● Problem
Return every line of text in the items below without changing anything, and leave the pictures out of your answer.

● Data for the task

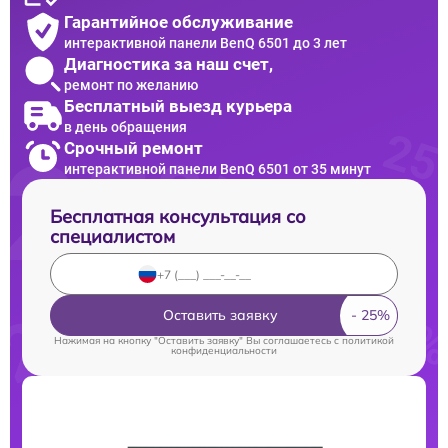
Гарантийное обслуживание
интерактивной панели BenQ 6501 до 3 лет
Диагностика за наш счет,
ремонт по желанию
Бесплатный выезд курьера
в день обращения
Срочный ремонт
интерактивной панели BenQ 6501 от 35 минут
Бесплатная консультация со
специалистом
Оставить заявку
Нажимая на кнопку "Оставить заявку" Вы соглашаетесь c
политикой
конфиденциальности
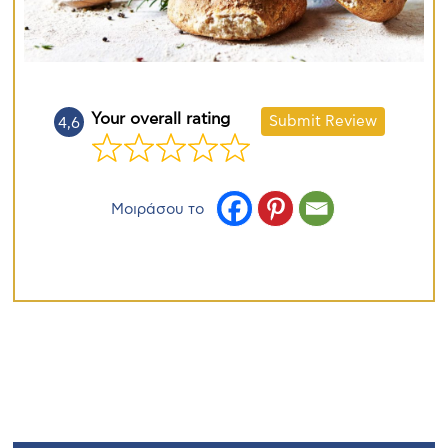
Your overall rating
Submit Review
4,6
Μοιράσου το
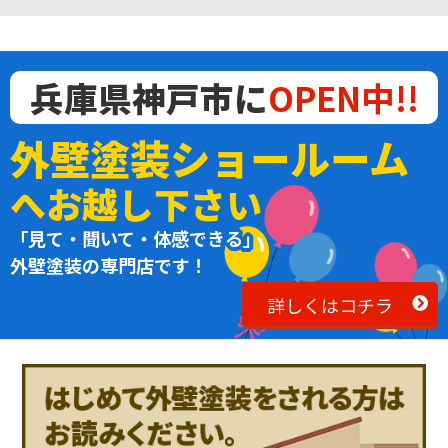
兵庫県神戸市に
OPEN中!!
外壁塗装ショールーム
へお越し下さい
「見て・聞いて・体感できる」
外壁塗装の専門店です！
詳しくはコチラ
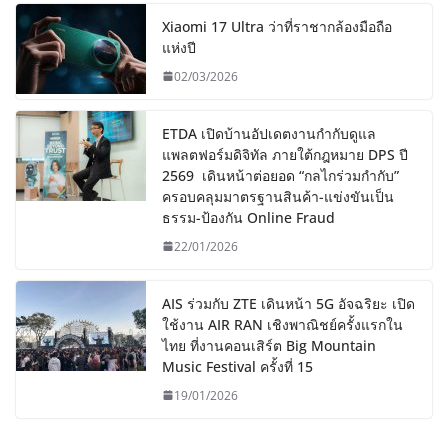
Xiaomi 17 Ultra ว่าที่ราชากล้องมือถือ
แห่งปี
02/03/2026
ETDA เปิดบ้านอัปเดตงานกำกับดูแล
แพลตฟอร์มดิจิทัล ภายใต้กฎหมาย DPS ปี
2569 เดินหน้าต่อยอด “กลไกร่วมกำกับ”
ครอบคลุมมาตรฐานสินค้า-แข่งขันเป็น
ธรรม-ป้องกัน Online Fraud
22/01/2026
AIS ร่วมกับ ZTE เดินหน้า 5G อัจฉริยะ เปิด
ใช้งาน AIR RAN เชิงพาณิชย์ครั้งแรกใน
ไทย ที่งานคอนเสิร์ต Big Mountain
Music Festival ครั้งที่ 15
19/01/2026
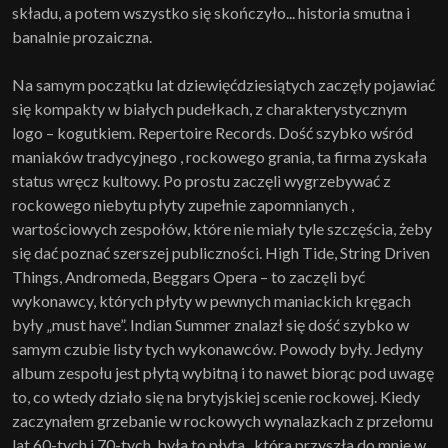
składu, a potem wszystko się skończyło... historia smutna i
banalnie prozaiczna.
Na samym początku lat dziewięćdziesiątych zaczęły pojawiać
się kompakty w białych pudełkach, z charakterystycznym
logo – kogutkiem. Repertoire Records. Dość szybko wśród
maniaków tradycyjnego , rockowego grania, ta firma zyskała
status wręcz kultowy. Po prostu zaczęli wygrzebywać z
rockowego niebytu płyty zupełnie zapomnianych ,
wartościowych zespołów, które nie miały tyle szczęścia, żeby
się dać poznać szerszej publiczności. High Tide, String Driven
Things, Andromeda, Beggars Opera – to zaczęli być
wykonawcy, których płyty w pewnych maniackich kręgach
były „must have”. Indian Summer znalazł się dość szybko w
samym czubie listy tych wykonawców. Powody były. Jedyny
album zespołu jest płytą wybitną i to nawet biorąc pod uwagę
to, co wtedy działo się na brytyjskiej scenie rockowej. Kiedy
zaczynałem grzebanie w rockowych wynalazkach z przełomu
lat 60-tych i 70-tych, była to płyta , która przyszła do mnie w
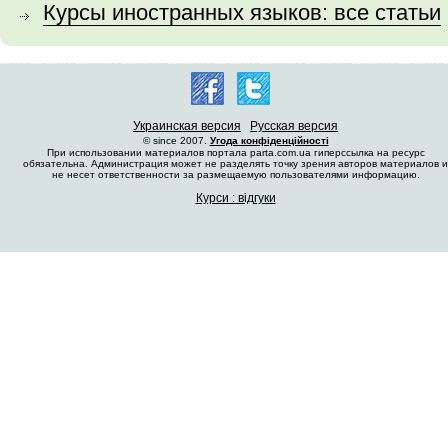
Курсы иностранных языков: все статьи
Украинская версия
Русская версия
© since 2007.
Угода конфіденційності
При использовании материалов портала parta.com.ua гиперссылка на ресурс
обязательна. Администрация может не разделять точку зрения авторов материалов и
не несет ответственности за размещаемую пользователями информацию.
Курси : відгуки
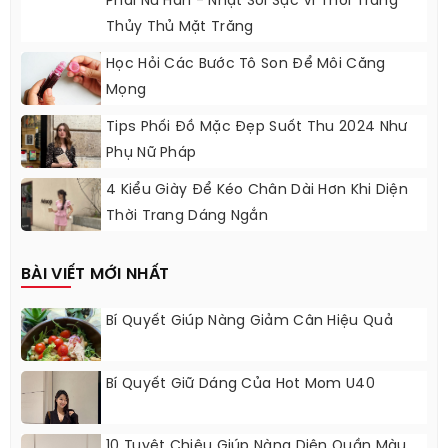
Phái Nữ Hàn - Nhật Sôi Sục Vì Thời Trang
Thủy Thủ Mặt Trăng
Học Hỏi Các Bước Tô Son Để Môi Căng
Mọng
Tips Phối Đồ Mặc Đẹp Suốt Thu 2024 Như
Phụ Nữ Pháp
4 Kiểu Giày Để Kéo Chân Dài Hơn Khi Diện
Thời Trang Dáng Ngắn
BÀI VIẾT MỚI NHẤT
Bí Quyết Giúp Nàng Giảm Cân Hiệu Quả
Bí Quyết Giữ Dáng Của Hot Mom U40
10 Tuyệt Chiêu Giúp Nàng Diện Quần Màu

● Result
Гарантийное обслуживание
интерактивной панели BenQ 6501 до 3 лет
Диагностика за наш счет,
ремонт по желанию
Бесплатный выезд курьера
в день обращения
Срочный ремонт
интерактивной панели BenQ 6501 от 35 минут
Бесплатная консультация со
специалистом
Оставить заявку
Нажимая на кнопку "Оставить заявку" Вы соглашаетесь c
политикой
конфиденциальности
Your overall rating
Submit Review
4,6
Μοιράσου το
兵庫県神戸市に
OPEN中!!
外壁塗装ショールーム
へお越し下さい
「見て・聞いて・体感できる」
外壁塗装の専門店です！
詳しくはコチラ
Xiaomi 17 Ultra ว่าที่ราชากล้องมือถือ
แห่งปี
02/03/2026
ETDA เปิดบ้านอัปเดตงานกำกับดูแล
แพลตฟอร์มดิจิทัล ภายใต้กฎหมาย DPS ปี
2569 เดินหน้าต่อยอด “กลไกร่วมกำกับ”
ครอบคลุมมาตรฐานสินค้า-แข่งขันเป็น
ธรรม-ป้องกัน Online Fraud
22/01/2026
AIS ร่วมกับ ZTE เดินหน้า 5G อัจฉริยะ เปิด
ใช้งาน AIR RAN เชิงพาณิชย์ครั้งแรกใน
ไทย ที่งานคอนเสิร์ต Big Mountain
Music Festival ครั้งที่ 15
19/01/2026
składu, a potem wszystko się skończyło... historia smutna i
banalnie prozaiczna.
Na samym początku lat dziewięćdziesiątych zaczęły pojawiać
się kompakty w białych pudełkach, z charakterystycznym
logo – kogutkiem. Repertoire Records. Dość szybko wśród
maniaków tradycyjnego , rockowego grania, ta firma zyskała
status wręcz kultowy. Po prostu zaczęli wygrzebywać z
rockowego niebytu płyty zupełnie zapomnianych ,
wartościowych zespołów, które nie miały tyle szczęścia, żeby
się dać poznać szerszej publiczności. High Tide, String Driven
Things, Andromeda, Beggars Opera – to zaczęli być
wykonawcy, których płyty w pewnych maniackich kręgach
były „must have”. Indian Summer znalazł się dość szybko w
samym czubie listy tych wykonawców. Powody były. Jedyny
album zespołu jest płytą wybitną i to nawet biorąc pod uwagę
to, co wtedy działo się na brytyjskiej scenie rockowej. Kiedy
zaczynałem grzebanie w rockowych wynalazkach z przełomu
lat 60-tych i 70-tych, była to płyta , która przyszła do mnie w
Курсы иностранных языков: все статьи
Украинская версия
Русская версия
© since 2007.
Угода конфіденційності
При использовании материалов портала parta.com.ua гиперссылка на ресурс
обязательна. Администрация может не разделять точку зрения авторов материалов и
не несет ответственности за размещаемую пользователями информацию.
Курси : відгуки
Phái Nữ Hàn - Nhật Sôi Sục Vì Thời Trang
Thủy Thủ Mặt Trăng
Học Hỏi Các Bước Tô Son Để Môi Căng
Mọng
Tips Phối Đồ Mặc Đẹp Suốt Thu 2024 Như
Phụ Nữ Pháp
4 Kiểu Giày Để Kéo Chân Dài Hơn Khi Diện
Thời Trang Dáng Ngắn
BÀI VIẾT MỚI NHẤT
Bí Quyết Giúp Nàng Giảm Cân Hiệu Quả
Bí Quyết Giữ Dáng Của Hot Mom U40
10 Tuyệt Chiêu Giúp Nàng Diện Quần Màu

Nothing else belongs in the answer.